- [Aim of the exercise]:
Can you reproduce every one of the rows below, line for line, without changing a single character?

## START Data rows

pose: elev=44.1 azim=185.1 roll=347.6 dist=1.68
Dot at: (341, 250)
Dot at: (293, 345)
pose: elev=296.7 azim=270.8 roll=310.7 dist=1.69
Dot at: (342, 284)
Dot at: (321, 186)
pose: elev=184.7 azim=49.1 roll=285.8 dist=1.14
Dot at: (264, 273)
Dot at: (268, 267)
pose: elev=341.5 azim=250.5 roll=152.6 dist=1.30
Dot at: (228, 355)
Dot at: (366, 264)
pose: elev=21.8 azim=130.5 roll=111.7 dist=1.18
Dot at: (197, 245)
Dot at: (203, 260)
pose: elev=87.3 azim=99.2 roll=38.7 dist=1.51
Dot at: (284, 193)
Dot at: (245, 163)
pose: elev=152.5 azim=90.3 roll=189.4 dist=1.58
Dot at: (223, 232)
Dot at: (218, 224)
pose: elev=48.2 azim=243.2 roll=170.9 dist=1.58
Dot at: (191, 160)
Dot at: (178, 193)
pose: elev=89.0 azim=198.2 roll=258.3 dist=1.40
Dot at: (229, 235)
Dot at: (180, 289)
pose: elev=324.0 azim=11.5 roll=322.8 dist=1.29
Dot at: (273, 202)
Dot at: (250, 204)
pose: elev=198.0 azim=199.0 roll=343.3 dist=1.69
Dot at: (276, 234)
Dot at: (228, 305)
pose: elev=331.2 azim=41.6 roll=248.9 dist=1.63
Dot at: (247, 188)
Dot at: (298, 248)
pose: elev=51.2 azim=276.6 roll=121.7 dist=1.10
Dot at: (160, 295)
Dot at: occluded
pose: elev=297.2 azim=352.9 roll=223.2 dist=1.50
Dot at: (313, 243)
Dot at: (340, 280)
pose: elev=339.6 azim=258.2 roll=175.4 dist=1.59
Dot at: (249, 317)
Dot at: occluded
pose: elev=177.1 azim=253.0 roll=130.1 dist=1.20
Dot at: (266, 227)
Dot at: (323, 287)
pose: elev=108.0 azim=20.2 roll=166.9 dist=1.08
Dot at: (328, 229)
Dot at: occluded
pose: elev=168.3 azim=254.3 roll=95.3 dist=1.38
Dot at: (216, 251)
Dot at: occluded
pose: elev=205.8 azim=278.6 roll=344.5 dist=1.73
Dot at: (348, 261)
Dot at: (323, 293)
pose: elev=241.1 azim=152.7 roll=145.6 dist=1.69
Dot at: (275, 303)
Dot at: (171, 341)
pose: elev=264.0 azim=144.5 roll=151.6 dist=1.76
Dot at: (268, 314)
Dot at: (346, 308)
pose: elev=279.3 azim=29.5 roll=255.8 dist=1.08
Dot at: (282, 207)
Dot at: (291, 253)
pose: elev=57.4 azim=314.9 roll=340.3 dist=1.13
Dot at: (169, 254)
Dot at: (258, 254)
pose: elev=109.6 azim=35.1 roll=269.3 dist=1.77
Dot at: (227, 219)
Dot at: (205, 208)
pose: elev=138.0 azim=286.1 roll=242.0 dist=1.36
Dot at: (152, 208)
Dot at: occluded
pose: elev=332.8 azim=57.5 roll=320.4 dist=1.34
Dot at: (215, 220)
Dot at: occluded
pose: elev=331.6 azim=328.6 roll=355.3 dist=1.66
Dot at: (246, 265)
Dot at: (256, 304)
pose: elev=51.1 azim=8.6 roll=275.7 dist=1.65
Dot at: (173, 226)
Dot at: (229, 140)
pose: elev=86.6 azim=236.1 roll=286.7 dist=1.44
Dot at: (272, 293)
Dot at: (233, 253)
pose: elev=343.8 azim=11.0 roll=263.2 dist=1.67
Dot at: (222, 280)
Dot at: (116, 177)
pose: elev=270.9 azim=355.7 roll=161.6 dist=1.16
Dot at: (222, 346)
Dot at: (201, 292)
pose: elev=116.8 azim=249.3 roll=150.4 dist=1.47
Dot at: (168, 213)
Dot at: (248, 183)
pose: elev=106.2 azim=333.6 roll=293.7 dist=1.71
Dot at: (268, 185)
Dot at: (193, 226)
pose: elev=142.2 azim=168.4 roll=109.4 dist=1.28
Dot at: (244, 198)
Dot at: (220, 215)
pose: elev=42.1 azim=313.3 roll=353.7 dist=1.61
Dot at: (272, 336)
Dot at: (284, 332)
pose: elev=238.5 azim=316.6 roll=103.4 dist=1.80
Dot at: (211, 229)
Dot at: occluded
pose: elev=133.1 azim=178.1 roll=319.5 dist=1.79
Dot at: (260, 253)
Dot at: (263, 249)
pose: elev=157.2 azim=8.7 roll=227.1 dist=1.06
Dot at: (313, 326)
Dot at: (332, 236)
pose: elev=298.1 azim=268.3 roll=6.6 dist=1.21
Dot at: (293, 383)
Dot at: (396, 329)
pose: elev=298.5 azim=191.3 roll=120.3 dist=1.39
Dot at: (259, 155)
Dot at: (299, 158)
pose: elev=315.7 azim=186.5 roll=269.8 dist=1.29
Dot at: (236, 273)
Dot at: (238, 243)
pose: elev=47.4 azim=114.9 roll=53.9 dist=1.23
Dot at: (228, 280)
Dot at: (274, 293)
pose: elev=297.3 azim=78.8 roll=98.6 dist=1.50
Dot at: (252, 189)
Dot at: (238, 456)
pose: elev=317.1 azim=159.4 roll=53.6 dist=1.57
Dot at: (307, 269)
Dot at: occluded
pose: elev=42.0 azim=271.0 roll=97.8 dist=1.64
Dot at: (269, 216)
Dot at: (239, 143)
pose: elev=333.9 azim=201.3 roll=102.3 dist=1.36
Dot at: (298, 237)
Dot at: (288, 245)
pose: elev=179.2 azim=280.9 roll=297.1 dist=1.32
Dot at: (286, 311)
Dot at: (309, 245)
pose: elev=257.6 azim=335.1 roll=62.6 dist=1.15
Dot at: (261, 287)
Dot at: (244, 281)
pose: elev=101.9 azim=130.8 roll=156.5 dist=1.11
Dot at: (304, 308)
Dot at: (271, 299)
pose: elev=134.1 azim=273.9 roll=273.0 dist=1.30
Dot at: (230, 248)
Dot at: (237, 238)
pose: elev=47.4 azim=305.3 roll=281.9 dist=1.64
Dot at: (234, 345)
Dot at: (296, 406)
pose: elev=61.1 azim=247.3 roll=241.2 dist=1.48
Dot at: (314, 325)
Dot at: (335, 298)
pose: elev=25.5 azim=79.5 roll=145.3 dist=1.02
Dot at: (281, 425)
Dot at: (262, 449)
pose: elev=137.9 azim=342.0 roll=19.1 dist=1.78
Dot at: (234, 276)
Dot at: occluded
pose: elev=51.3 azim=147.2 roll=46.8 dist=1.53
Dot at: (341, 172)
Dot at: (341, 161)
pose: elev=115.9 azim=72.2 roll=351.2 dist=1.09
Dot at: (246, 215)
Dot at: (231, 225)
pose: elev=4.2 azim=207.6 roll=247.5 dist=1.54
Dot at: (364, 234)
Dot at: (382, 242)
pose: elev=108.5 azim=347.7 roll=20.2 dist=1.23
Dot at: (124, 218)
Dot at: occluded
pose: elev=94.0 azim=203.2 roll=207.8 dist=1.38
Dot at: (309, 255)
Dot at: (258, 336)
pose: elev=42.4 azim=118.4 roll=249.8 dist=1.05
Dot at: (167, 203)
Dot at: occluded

## END Data rows

- [Task result]:
pose: elev=44.1 azim=185.1 roll=347.6 dist=1.68
Dot at: (341, 250)
Dot at: (293, 345)
pose: elev=296.7 azim=270.8 roll=310.7 dist=1.69
Dot at: (342, 284)
Dot at: (321, 186)
pose: elev=184.7 azim=49.1 roll=285.8 dist=1.14
Dot at: (264, 273)
Dot at: (268, 267)
pose: elev=341.5 azim=250.5 roll=152.6 dist=1.30
Dot at: (228, 355)
Dot at: (366, 264)
pose: elev=21.8 azim=130.5 roll=111.7 dist=1.18
Dot at: (197, 245)
Dot at: (203, 260)
pose: elev=87.3 azim=99.2 roll=38.7 dist=1.51
Dot at: (284, 193)
Dot at: (245, 163)
pose: elev=152.5 azim=90.3 roll=189.4 dist=1.58
Dot at: (223, 232)
Dot at: (218, 224)
pose: elev=48.2 azim=243.2 roll=170.9 dist=1.58
Dot at: (191, 160)
Dot at: (178, 193)
pose: elev=89.0 azim=198.2 roll=258.3 dist=1.40
Dot at: (229, 235)
Dot at: (180, 289)
pose: elev=324.0 azim=11.5 roll=322.8 dist=1.29
Dot at: (273, 202)
Dot at: (250, 204)
pose: elev=198.0 azim=199.0 roll=343.3 dist=1.69
Dot at: (276, 234)
Dot at: (228, 305)
pose: elev=331.2 azim=41.6 roll=248.9 dist=1.63
Dot at: (247, 188)
Dot at: (298, 248)
pose: elev=51.2 azim=276.6 roll=121.7 dist=1.10
Dot at: (160, 295)
Dot at: occluded
pose: elev=297.2 azim=352.9 roll=223.2 dist=1.50
Dot at: (313, 243)
Dot at: (340, 280)
pose: elev=339.6 azim=258.2 roll=175.4 dist=1.59
Dot at: (249, 317)
Dot at: occluded
pose: elev=177.1 azim=253.0 roll=130.1 dist=1.20
Dot at: (266, 227)
Dot at: (323, 287)
pose: elev=108.0 azim=20.2 roll=166.9 dist=1.08
Dot at: (328, 229)
Dot at: occluded
pose: elev=168.3 azim=254.3 roll=95.3 dist=1.38
Dot at: (216, 251)
Dot at: occluded
pose: elev=205.8 azim=278.6 roll=344.5 dist=1.73
Dot at: (348, 261)
Dot at: (323, 293)
pose: elev=241.1 azim=152.7 roll=145.6 dist=1.69
Dot at: (275, 303)
Dot at: (171, 341)
pose: elev=264.0 azim=144.5 roll=151.6 dist=1.76
Dot at: (268, 314)
Dot at: (346, 308)
pose: elev=279.3 azim=29.5 roll=255.8 dist=1.08
Dot at: (282, 207)
Dot at: (291, 253)
pose: elev=57.4 azim=314.9 roll=340.3 dist=1.13
Dot at: (169, 254)
Dot at: (258, 254)
pose: elev=109.6 azim=35.1 roll=269.3 dist=1.77
Dot at: (227, 219)
Dot at: (205, 208)
pose: elev=138.0 azim=286.1 roll=242.0 dist=1.36
Dot at: (152, 208)
Dot at: occluded
pose: elev=332.8 azim=57.5 roll=320.4 dist=1.34
Dot at: (215, 220)
Dot at: occluded
pose: elev=331.6 azim=328.6 roll=355.3 dist=1.66
Dot at: (246, 265)
Dot at: (256, 304)
pose: elev=51.1 azim=8.6 roll=275.7 dist=1.65
Dot at: (173, 226)
Dot at: (229, 140)
pose: elev=86.6 azim=236.1 roll=286.7 dist=1.44
Dot at: (272, 293)
Dot at: (233, 253)
pose: elev=343.8 azim=11.0 roll=263.2 dist=1.67
Dot at: (222, 280)
Dot at: (116, 177)
pose: elev=270.9 azim=355.7 roll=161.6 dist=1.16
Dot at: (222, 346)
Dot at: (201, 292)
pose: elev=116.8 azim=249.3 roll=150.4 dist=1.47
Dot at: (168, 213)
Dot at: (248, 183)
pose: elev=106.2 azim=333.6 roll=293.7 dist=1.71
Dot at: (268, 185)
Dot at: (193, 226)
pose: elev=142.2 azim=168.4 roll=109.4 dist=1.28
Dot at: (244, 198)
Dot at: (220, 215)
pose: elev=42.1 azim=313.3 roll=353.7 dist=1.61
Dot at: (272, 336)
Dot at: (284, 332)
pose: elev=238.5 azim=316.6 roll=103.4 dist=1.80
Dot at: (211, 229)
Dot at: occluded
pose: elev=133.1 azim=178.1 roll=319.5 dist=1.79
Dot at: (260, 253)
Dot at: (263, 249)
pose: elev=157.2 azim=8.7 roll=227.1 dist=1.06
Dot at: (313, 326)
Dot at: (332, 236)
pose: elev=298.1 azim=268.3 roll=6.6 dist=1.21
Dot at: (293, 383)
Dot at: (396, 329)
pose: elev=298.5 azim=191.3 roll=120.3 dist=1.39
Dot at: (259, 155)
Dot at: (299, 158)
pose: elev=315.7 azim=186.5 roll=269.8 dist=1.29
Dot at: (236, 273)
Dot at: (238, 243)
pose: elev=47.4 azim=114.9 roll=53.9 dist=1.23
Dot at: (228, 280)
Dot at: (274, 293)
pose: elev=297.3 azim=78.8 roll=98.6 dist=1.50
Dot at: (252, 189)
Dot at: (238, 456)
pose: elev=317.1 azim=159.4 roll=53.6 dist=1.57
Dot at: (307, 269)
Dot at: occluded
pose: elev=42.0 azim=271.0 roll=97.8 dist=1.64
Dot at: (269, 216)
Dot at: (239, 143)
pose: elev=333.9 azim=201.3 roll=102.3 dist=1.36
Dot at: (298, 237)
Dot at: (288, 245)
pose: elev=179.2 azim=280.9 roll=297.1 dist=1.32
Dot at: (286, 311)
Dot at: (309, 245)
pose: elev=257.6 azim=335.1 roll=62.6 dist=1.15
Dot at: (261, 287)
Dot at: (244, 281)
pose: elev=101.9 azim=130.8 roll=156.5 dist=1.11
Dot at: (304, 308)
Dot at: (271, 299)
pose: elev=134.1 azim=273.9 roll=273.0 dist=1.30
Dot at: (230, 248)
Dot at: (237, 238)
pose: elev=47.4 azim=305.3 roll=281.9 dist=1.64
Dot at: (234, 345)
Dot at: (296, 406)
pose: elev=61.1 azim=247.3 roll=241.2 dist=1.48
Dot at: (314, 325)
Dot at: (335, 298)
pose: elev=25.5 azim=79.5 roll=145.3 dist=1.02
Dot at: (281, 425)
Dot at: (262, 449)
pose: elev=137.9 azim=342.0 roll=19.1 dist=1.78
Dot at: (234, 276)
Dot at: occluded
pose: elev=51.3 azim=147.2 roll=46.8 dist=1.53
Dot at: (341, 172)
Dot at: (341, 161)
pose: elev=115.9 azim=72.2 roll=351.2 dist=1.09
Dot at: (246, 215)
Dot at: (231, 225)
pose: elev=4.2 azim=207.6 roll=247.5 dist=1.54
Dot at: (364, 234)
Dot at: (382, 242)
pose: elev=108.5 azim=347.7 roll=20.2 dist=1.23
Dot at: (124, 218)
Dot at: occluded
pose: elev=94.0 azim=203.2 roll=207.8 dist=1.38
Dot at: (309, 255)
Dot at: (258, 336)
pose: elev=42.4 azim=118.4 roll=249.8 dist=1.05
Dot at: (167, 203)
Dot at: occluded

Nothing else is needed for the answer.